The Death of the West has enjoyed a remarkable history. Just its publication released physic airwaves. Such nations as Hungary and Poland have enacted generous tax credits allowing women to bear more than one child. If a woman in Hungary bears four children or more, her family pays no income tax at all. When Barack Obama was president, he proposed a $3,000 tax credit per child for couples with more than one offspring. The Republican Party majority wouldn’t even consider such legislation.

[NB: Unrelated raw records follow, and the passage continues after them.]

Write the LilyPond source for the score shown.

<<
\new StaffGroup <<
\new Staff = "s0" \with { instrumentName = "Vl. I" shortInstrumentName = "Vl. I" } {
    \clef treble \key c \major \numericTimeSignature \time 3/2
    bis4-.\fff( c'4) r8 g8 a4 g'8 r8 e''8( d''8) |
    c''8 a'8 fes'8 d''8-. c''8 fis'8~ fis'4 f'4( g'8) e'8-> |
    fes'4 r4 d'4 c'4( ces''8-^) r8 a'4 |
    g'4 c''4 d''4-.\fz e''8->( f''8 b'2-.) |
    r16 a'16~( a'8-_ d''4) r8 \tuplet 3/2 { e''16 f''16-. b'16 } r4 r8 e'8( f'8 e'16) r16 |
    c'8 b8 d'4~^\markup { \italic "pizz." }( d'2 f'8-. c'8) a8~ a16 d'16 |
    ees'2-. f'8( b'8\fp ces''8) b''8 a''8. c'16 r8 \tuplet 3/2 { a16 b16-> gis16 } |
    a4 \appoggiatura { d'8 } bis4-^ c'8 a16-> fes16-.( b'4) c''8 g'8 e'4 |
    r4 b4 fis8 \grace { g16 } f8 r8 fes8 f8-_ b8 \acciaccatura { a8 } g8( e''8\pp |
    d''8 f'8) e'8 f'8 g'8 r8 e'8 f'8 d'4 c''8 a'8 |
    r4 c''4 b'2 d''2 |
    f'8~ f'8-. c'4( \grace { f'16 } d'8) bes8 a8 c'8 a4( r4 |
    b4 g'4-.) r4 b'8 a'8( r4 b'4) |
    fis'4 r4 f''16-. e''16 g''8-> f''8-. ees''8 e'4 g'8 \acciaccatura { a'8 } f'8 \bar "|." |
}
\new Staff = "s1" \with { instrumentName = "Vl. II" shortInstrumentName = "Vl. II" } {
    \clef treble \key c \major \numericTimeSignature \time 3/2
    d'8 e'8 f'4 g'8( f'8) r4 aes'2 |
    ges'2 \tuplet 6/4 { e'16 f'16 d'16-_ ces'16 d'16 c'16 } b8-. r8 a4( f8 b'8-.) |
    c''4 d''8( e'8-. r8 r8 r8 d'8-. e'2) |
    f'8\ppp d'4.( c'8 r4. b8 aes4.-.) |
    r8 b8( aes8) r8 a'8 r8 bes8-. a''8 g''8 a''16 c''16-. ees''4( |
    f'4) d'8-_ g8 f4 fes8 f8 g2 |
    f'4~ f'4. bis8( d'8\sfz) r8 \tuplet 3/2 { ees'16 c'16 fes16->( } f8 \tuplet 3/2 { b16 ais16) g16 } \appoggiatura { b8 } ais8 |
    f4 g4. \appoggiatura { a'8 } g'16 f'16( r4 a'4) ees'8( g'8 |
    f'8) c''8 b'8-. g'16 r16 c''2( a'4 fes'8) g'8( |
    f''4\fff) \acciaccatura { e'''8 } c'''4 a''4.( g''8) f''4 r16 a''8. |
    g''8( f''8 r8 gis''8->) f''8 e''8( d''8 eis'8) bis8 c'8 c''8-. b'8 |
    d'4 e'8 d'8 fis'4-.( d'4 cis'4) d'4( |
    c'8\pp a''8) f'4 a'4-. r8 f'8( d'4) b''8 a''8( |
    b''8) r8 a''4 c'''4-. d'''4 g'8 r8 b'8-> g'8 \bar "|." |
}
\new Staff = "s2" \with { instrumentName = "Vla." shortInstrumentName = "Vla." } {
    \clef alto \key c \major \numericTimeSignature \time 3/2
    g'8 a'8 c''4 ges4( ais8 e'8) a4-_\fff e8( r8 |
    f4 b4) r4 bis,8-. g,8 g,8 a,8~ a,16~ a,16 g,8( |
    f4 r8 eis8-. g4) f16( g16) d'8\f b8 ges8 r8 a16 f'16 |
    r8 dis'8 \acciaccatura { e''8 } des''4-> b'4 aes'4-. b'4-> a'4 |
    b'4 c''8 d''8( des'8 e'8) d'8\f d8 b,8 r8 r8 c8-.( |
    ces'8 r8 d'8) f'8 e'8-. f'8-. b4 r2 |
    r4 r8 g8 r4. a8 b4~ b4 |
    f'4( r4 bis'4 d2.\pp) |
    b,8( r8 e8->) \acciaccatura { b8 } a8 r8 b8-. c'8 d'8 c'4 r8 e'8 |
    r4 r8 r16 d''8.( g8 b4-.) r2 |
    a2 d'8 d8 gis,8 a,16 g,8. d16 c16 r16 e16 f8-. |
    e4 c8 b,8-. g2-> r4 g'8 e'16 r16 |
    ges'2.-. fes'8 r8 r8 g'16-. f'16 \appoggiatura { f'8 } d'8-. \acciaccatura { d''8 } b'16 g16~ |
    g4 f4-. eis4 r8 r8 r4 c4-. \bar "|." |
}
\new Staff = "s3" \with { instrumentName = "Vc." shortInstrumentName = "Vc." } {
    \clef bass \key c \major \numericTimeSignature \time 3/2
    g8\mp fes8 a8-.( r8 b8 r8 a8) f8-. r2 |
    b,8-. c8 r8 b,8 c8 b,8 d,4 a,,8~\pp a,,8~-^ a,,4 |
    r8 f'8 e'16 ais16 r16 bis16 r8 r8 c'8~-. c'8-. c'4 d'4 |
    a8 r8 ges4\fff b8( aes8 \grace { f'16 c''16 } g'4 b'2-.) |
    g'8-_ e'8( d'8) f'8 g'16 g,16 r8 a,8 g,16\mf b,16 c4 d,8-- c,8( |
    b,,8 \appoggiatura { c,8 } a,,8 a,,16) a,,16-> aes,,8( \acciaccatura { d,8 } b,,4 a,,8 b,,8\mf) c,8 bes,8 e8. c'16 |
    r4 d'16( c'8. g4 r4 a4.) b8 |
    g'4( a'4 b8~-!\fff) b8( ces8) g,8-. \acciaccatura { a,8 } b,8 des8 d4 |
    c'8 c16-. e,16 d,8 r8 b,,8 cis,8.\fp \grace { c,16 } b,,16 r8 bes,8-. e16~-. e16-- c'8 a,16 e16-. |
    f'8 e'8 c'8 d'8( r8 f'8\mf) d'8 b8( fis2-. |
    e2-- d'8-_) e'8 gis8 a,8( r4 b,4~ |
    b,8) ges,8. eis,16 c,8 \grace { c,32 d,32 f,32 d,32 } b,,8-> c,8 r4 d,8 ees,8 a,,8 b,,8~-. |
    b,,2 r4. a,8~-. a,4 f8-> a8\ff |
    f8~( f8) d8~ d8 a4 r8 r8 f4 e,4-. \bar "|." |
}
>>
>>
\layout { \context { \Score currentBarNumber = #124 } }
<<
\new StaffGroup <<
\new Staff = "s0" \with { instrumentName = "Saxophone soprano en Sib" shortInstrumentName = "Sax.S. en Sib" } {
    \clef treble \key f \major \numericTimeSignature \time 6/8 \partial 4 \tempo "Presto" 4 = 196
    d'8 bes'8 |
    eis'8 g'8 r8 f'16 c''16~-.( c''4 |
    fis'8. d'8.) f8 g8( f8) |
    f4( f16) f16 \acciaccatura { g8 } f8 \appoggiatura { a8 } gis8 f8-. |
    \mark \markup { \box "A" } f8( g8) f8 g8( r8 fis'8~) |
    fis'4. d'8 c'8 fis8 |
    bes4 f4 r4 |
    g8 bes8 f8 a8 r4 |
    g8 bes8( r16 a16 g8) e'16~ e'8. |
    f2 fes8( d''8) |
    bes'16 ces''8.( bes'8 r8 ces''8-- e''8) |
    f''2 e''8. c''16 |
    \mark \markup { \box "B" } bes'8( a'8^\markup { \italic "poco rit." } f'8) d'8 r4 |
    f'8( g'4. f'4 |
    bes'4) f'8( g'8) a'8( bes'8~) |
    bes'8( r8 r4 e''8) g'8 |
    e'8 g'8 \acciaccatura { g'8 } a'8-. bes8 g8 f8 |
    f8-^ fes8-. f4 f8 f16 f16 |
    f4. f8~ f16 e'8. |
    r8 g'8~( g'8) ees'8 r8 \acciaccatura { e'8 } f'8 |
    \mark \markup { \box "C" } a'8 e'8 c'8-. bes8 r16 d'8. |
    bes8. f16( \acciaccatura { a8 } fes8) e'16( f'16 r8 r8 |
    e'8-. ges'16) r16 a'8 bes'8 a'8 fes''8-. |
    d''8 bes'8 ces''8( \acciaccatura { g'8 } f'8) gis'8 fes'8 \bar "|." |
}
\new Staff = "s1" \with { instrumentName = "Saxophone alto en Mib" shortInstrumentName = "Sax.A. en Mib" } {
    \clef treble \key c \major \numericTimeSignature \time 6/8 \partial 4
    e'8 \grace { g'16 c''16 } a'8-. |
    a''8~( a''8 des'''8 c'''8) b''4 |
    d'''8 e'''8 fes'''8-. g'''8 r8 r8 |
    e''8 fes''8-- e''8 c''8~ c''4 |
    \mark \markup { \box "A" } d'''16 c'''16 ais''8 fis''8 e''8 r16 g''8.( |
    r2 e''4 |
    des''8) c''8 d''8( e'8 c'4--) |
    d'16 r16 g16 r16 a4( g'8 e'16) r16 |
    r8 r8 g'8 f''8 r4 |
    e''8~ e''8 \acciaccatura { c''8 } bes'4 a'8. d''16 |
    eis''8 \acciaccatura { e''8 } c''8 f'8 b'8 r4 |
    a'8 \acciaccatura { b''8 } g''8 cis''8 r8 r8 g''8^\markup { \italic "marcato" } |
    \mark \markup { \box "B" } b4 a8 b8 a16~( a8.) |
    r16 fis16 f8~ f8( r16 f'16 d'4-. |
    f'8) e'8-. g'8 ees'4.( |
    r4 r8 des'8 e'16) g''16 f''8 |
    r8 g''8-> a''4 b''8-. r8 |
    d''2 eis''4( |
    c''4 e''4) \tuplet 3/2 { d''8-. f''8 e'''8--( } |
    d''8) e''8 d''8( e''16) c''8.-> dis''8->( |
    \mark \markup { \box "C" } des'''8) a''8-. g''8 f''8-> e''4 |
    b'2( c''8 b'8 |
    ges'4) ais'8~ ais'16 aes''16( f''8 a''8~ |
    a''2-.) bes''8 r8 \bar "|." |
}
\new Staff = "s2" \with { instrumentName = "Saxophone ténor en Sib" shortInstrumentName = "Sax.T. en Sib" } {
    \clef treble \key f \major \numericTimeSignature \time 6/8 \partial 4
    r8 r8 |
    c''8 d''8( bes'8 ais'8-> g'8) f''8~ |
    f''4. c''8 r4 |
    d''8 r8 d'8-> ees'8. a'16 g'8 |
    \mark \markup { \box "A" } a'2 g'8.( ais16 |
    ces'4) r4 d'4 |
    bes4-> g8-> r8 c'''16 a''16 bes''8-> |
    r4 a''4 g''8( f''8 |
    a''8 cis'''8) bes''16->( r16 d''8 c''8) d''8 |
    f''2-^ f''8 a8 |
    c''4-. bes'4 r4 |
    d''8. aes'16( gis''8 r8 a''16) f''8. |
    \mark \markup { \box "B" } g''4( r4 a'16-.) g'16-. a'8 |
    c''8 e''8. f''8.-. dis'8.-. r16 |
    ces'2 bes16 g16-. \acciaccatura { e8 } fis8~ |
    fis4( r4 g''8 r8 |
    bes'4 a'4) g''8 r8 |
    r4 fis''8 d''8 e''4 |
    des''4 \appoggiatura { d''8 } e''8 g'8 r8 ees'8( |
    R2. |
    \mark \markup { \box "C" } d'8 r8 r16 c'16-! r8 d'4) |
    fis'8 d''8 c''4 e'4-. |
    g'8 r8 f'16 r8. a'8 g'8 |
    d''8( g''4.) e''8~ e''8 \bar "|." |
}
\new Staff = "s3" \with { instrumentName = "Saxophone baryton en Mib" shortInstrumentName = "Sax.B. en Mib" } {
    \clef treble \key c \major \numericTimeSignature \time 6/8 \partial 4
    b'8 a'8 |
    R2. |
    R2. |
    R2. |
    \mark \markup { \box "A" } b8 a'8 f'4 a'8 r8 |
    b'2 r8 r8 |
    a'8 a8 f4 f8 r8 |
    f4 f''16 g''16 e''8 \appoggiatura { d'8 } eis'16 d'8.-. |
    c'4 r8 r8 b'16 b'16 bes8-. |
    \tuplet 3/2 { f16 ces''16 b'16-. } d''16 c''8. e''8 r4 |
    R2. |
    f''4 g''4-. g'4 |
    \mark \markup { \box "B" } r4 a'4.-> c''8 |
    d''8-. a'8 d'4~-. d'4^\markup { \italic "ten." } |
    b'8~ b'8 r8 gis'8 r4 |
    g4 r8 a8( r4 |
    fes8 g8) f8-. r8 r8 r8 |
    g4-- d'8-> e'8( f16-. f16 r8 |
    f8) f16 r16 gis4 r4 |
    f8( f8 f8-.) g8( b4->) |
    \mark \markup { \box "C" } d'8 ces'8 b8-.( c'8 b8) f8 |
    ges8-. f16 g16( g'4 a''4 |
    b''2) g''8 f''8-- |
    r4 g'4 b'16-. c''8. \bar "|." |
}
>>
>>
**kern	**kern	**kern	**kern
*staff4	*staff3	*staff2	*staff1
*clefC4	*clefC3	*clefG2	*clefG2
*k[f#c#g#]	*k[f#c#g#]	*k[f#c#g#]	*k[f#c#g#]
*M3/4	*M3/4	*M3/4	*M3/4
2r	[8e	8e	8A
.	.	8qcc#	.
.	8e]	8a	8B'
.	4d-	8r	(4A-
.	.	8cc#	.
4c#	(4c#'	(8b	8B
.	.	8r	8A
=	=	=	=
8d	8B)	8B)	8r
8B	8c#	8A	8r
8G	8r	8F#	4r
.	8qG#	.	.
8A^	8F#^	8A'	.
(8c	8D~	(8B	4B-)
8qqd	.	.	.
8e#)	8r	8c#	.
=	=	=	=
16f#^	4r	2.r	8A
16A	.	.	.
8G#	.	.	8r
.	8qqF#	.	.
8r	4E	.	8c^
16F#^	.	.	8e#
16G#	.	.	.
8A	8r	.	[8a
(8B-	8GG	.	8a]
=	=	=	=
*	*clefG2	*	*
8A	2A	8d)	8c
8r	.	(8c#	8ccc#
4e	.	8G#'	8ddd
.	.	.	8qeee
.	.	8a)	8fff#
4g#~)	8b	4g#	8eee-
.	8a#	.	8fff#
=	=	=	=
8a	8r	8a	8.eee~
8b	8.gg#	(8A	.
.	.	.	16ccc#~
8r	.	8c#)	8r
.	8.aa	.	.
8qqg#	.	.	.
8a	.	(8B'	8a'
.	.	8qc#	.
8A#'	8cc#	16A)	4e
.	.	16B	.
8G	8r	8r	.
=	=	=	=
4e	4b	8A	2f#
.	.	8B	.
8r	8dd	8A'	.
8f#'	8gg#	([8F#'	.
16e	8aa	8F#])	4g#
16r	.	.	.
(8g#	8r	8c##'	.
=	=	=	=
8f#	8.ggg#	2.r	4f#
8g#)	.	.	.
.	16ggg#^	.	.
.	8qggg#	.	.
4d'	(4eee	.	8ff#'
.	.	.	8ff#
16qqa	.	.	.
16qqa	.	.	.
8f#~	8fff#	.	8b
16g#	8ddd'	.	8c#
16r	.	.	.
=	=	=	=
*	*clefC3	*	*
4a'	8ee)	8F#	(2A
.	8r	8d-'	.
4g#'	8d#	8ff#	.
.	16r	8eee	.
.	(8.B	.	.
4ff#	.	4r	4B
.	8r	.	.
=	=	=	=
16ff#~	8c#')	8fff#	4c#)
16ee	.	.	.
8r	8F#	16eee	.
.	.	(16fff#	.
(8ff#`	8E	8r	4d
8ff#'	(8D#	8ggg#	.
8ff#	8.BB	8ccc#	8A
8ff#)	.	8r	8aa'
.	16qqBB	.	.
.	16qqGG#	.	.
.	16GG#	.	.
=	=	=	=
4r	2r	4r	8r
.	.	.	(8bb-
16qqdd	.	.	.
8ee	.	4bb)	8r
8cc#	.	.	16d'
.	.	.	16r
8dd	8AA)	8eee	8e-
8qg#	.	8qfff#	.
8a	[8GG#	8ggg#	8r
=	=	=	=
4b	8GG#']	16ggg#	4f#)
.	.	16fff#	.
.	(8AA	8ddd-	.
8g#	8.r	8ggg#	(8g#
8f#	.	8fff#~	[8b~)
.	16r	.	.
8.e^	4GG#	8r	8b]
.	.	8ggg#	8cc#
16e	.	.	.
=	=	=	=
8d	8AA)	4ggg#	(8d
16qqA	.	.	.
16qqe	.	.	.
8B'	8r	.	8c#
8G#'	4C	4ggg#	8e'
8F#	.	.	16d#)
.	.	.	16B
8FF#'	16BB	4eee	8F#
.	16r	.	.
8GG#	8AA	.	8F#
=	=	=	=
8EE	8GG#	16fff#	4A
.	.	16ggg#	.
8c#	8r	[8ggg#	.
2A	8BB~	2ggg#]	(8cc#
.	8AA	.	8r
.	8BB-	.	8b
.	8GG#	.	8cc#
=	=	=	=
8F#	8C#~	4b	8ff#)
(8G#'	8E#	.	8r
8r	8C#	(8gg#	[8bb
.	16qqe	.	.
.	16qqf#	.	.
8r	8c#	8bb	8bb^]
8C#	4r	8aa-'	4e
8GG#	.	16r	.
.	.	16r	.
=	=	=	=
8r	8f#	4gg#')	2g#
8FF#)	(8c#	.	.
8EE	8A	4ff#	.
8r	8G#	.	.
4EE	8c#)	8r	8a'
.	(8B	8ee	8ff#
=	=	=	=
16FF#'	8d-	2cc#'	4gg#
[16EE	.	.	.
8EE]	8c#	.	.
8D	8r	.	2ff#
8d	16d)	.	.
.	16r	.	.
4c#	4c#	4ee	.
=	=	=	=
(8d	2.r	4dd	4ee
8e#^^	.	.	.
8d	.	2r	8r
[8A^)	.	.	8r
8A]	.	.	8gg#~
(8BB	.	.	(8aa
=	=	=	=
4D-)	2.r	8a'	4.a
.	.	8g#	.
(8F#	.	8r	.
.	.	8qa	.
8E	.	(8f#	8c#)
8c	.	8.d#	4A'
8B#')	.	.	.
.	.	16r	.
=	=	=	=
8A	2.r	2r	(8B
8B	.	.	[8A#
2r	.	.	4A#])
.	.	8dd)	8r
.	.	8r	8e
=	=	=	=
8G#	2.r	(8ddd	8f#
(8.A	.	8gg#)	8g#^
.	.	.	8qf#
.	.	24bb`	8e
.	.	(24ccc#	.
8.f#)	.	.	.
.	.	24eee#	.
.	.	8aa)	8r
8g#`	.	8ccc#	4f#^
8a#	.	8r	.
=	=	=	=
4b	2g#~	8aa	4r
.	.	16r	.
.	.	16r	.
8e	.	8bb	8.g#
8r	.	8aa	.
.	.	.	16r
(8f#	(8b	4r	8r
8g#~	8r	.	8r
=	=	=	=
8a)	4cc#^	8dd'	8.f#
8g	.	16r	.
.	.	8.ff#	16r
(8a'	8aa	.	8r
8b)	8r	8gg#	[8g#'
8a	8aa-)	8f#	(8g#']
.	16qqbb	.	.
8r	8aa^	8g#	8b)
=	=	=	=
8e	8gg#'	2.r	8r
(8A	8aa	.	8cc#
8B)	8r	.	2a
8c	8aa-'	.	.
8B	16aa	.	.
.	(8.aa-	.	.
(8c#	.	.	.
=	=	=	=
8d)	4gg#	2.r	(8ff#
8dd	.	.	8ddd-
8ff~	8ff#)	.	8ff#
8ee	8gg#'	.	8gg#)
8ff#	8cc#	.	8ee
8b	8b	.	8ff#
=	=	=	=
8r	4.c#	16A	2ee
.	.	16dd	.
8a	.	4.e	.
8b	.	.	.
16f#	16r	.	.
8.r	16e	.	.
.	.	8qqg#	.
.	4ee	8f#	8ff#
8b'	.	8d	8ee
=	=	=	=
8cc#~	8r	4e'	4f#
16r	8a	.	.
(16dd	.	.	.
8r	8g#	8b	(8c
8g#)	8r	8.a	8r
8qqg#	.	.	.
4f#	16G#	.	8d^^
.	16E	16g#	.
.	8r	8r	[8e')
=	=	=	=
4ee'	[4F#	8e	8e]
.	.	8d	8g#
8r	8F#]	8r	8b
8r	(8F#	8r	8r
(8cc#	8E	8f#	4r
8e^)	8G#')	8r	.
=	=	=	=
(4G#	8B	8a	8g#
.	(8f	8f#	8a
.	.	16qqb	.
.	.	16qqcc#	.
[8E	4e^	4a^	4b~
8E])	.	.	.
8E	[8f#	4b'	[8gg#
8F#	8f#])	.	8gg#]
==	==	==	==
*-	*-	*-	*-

Contrast that with Russia, now more than ever, a pariah nation. In that country, a woman gets, in American dollars, an $11,000 tax credit for each additional child. The United States, we must add, is a significantly wealthier nation than Russia.

As the new century moves towards the year 2025, we can divide the West into suicide nations and survival nations: Those in Eastern Europe that close their borders and give tax credits to young couples wanting to have children and the wealthier Western Europe and North American nations which remain asleep at the switch.

In the second half of the century, China and India are likely to jockey over global supremacy. The centuries of Western dominance are over. The real question remains: how much of the classical West survives at all?